The question is how to show that $$\binom{n}{k}^{-1}=(n+1)\int_0^1 x^k (1-x)^{n-k} \, dx. $$

To make this self-contained, I'll paste this answer below:

Let's do it somewhat like the way the Rev. Thomas Bayes did it in the 18th century (but I'll phrase it in modern probabilistic terminology).

Suppose $n+1$ independent random variables $X_0,X_1,\ldots,X_n$ are uniformly distributed on the interval $[0,1]$.

Suppose for $i=1,\ldots,n$ (starting with $1$, not with $0$) we have: $$Y_i = \begin{cases} 1 & \text{if }X_i<X_0 \\ 0 & \text{if }X_i>X_0\end{cases}$$

Then $Y_1,\ldots,Y_n$ are conditionally independent given $X_0$, and $\Pr(Y_i=1\mid X_0)= X_0$.

So $\Pr(Y_1+\cdots+Y_n=k\mid X_0) = \dbinom{n}{k} X_0^k (1-X_0)^{n-k},$ and hence $$\Pr(Y_1+\cdots+Y_n=k) = \mathbb{E}\left(\dbinom{n}{k} X_0^k (1-X_0)^{n-k}\right).$$

This is equal to $$ \int_0^1 \binom nk x^k(1-x)^{n-k}\;dx. $$

But the event is the same as saying that the index $i$ for which $X_i$ is in the $(k+1)$th position when $X_0,X_1,\ldots,X_n$ are sorted into increasing order is $0$.

Since all $n+1$ indices are equally likely to be in that position, this probability is $1/(n+1)$.

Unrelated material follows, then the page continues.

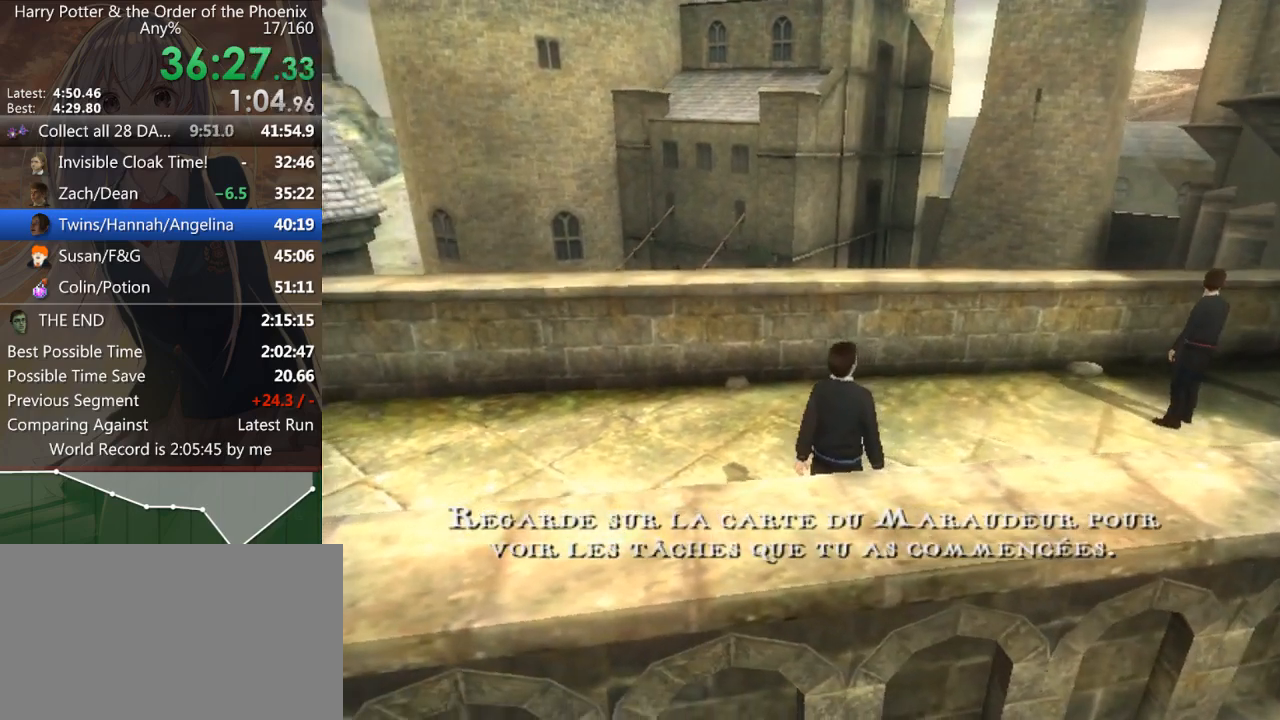
{"keys": ["a", "s", "shift_l"], "mouse": [], "events": [[33, "s", "down"], [33, "shift_l", "down"], [67, "a", "down"]]}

Thus $$\int_0^1\binom nk x^k(1-x)^{n-k}\;dx = \frac{1}{n+1}.$$

Answer 2

The Weierstrass approximation theorem says that continuous real-valued functions on the unit interval can be uniformly approximated arbitrarily closely by polynomials. That is, for every continuous function $f:[0,1]\to\mathbb{R}$ and each $\varepsilon>0$, there is a polynomial $p$ such that $|f(x)-p(x)|<\varepsilon$ for all $x\in[0,1]$.

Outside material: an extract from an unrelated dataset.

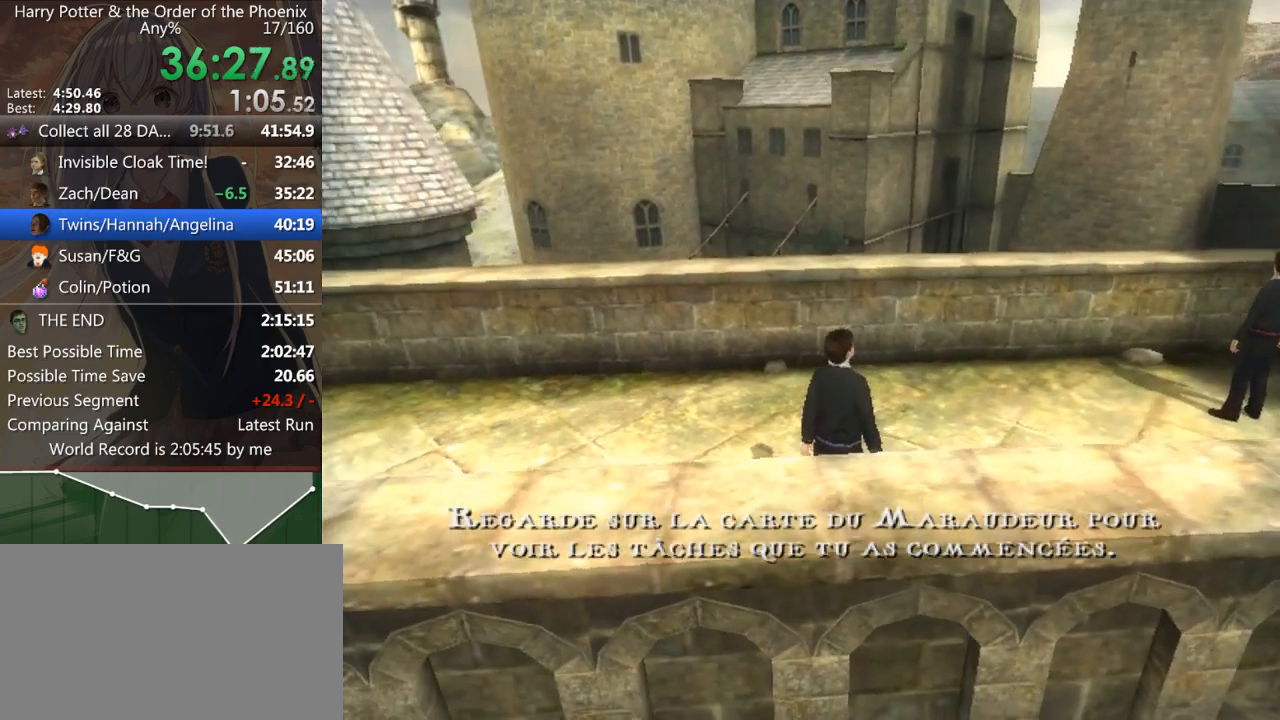
{"keys": ["a", "s", "shift_l"], "mouse": [], "events": []}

An elementary probabilistic proof goes as follows:

Let $U_1,U_2,\ldots$ be independent uniformly distributed random variables on $[0,1]$. For $n\in\mathbb{N}$, define a function $p_n:[0,1]\to\mathbb{R}$ by $$p_n(x) \triangleq \mathbb{E}\Big[\,f\Big(\frac{1_{U_1<x}+1_{U_2<x}+\cdots+1_{U_n<x}}{n}\Big) \Big]\;, $$ where $1_{U_i<x}$ is the indicator random variable of the event $\{U_i<x\}$. For brevity, let us write $\overline{X}_n(x)\triangleq \frac{1}{n}(1_{U_1<x}+1_{U_2<x}+\cdots+1_{U_n<x})$, so that $p_n(x)=\mathbb{E}[f(\overline{X}_n(x))]$. Note that $p_n(x)$ is a polynomial of degree $n$. Intuitively, by the law of large numbers, $\overline{X}_n(x)$ is going to be close to $x$ when $n$ is large. Hence, $f(\overline{X}_n(x))$ will also be close to $f(x)$.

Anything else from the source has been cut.